Thursday, July 26, 2018

Baby Teeth (Zoje Stage)

It's been a long time since a book has made me physically gasp. But that's what happened repeatedly throughout Zoje Stage's Baby Teeth -- so much so that my husband kept asking me if I was reading "that darn book again."

Combining the very best elements of all the "creepy child" movies you've ever seen, Baby Teeth alternates the telling of the story between Hannah, the child, and Suzette, her mother. Suzette stays at home with Hannah all day while her husband, Alex, works. Suzette homeschools Hannah since she is repeatedly told by every school that it is just not the right facility for her. Hannah does not speak, but whether it is by choice or not is determined later in the book. What the reader DOES find out right from the beginning is that Hannah hates her mother and wants to get rid of "Mommy" so that she can have "Daddy" all to herself.

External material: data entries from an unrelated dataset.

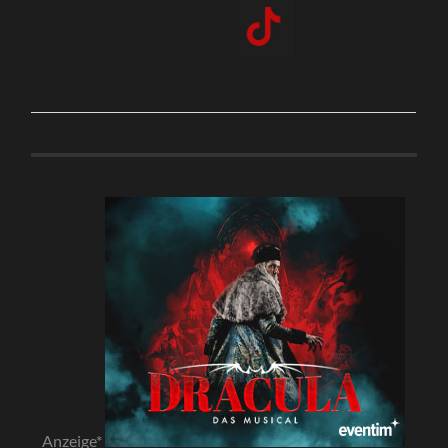
Anzeige*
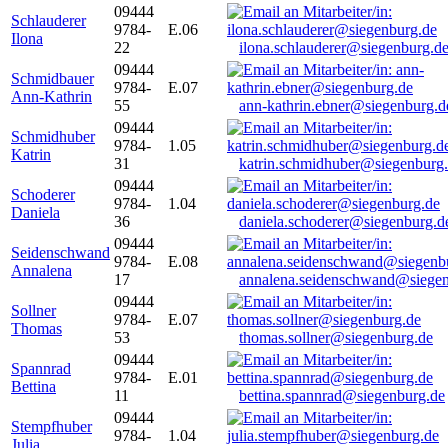
09444
Schlauderer
9784-
E.06
Ilona
22
ilona.schlauderer@siegenburg.d
09444
Schmidbauer
9784-
E.07
Ann-Kathrin
55
ann-kathrin.ebner@siegenburg.d
09444
Schmidhuber
9784-
1.05
Katrin
31
katrin.schmidhuber@siegenburg
09444
Schoderer
9784-
1.04
Daniela
36
daniela.schoderer@siegenburg.d
09444
Seidenschwand
9784-
E.08
Annalena
17
annalena.seidenschwand@siegen
09444
Sollner
9784-
E.07
Thomas
53
thomas.sollner@siegenburg.de
09444
Spannrad
9784-
E.01
Bettina
11
bettina.spannrad@siegenburg.de
09444
Stempfhuber
9784-
1.04
Julia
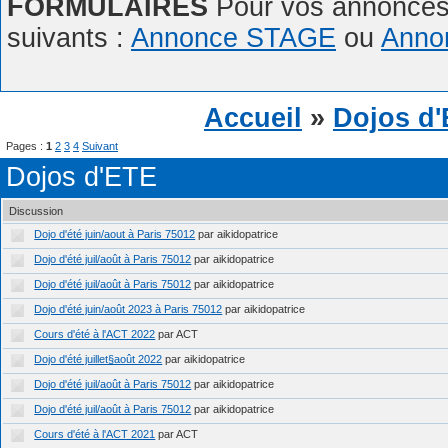
FORMULAIRES
Pour vos annonces,
suivants :
Annonce STAGE
ou
Anno
Accueil
»
Dojos d
Pages :
1
2
3
4
Suivant
Dojos d'ETE
Discussion
Dojo d'été juin/aout à Paris 75012
par aikidopatrice
Dojo d'été juil/août à Paris 75012
par aikidopatrice
Dojo d'été juil/août à Paris 75012
par aikidopatrice
Dojo d'été juin/août 2023 à Paris 75012
par aikidopatrice
Cours d'été à l'ACT 2022
par ACT
Dojo d'été juillet§août 2022
par aikidopatrice
Dojo d'été juil/août à Paris 75012
par aikidopatrice
Dojo d'été juil/août à Paris 75012
par aikidopatrice
Cours d'été à l'ACT 2021
par ACT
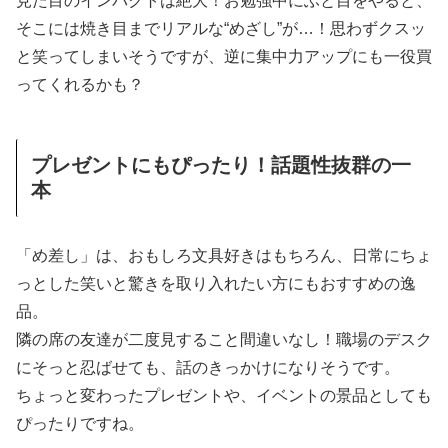
見た目のインパクトは絶大！お勉強中にふと目をやると、
そこには焼き目までリアルな“めざし”が…！思わずクスッ
と笑ってしまいそうですが、逆に集中力アップにも一役買
ってくれるかも？
プレゼントにもぴったり！話題性抜群の一
本
「め差し」は、おもしろ文具好きはもちろん、日常にちょ
っとした笑いと驚きを取り入れたい方にもおすすめの逸
品。
隣の席の友達が二度見すること間違いなし！職場のデスク
にそっと忍ばせても、話のきっかけになりそうです。
ちょっと変わったプレゼントや、イベントの景品としても
ぴったりですね。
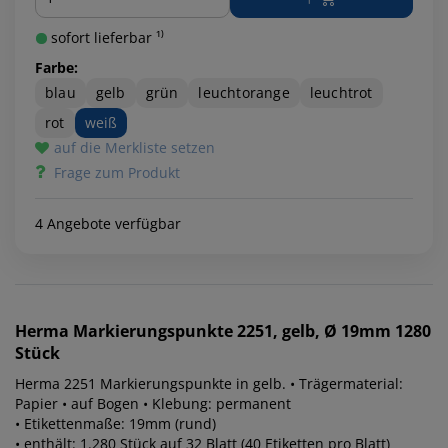
sofort lieferbar ¹⁾
Farbe:
blau
gelb
grün
leuchtorange
leuchtrot
rot
weiß
auf die Merkliste setzen
Frage zum Produkt
4 Angebote verfügbar
Herma
Markierungspunkte 2251, gelb, Ø 19mm 1280
Stück
Herma 2251 Markierungspunkte in gelb. • Trägermaterial:
Papier • auf Bogen • Klebung: permanent
• Etikettenmaße: 19mm (rund)
• enthält: 1.280 Stück auf 32 Blatt (40 Etiketten pro Blatt)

This in itself is terrifying, but the ways in which Hannah's little mind is able to think up ideas and then act on them is what truly makes it horrifying.

The dichotomy of Stage's writing between innocence and evil makes this book immensely scary. Hannah's chapters are written just like a child would think (Mommy and Daddy, love of bedtime stories, etc.) so the reader is lulled into the sense that this is just a normal child. Then when Hannah's thoughts and actions go abruptly to the dark side, it packs quite the punch. I found Baby Teeth unputdownable.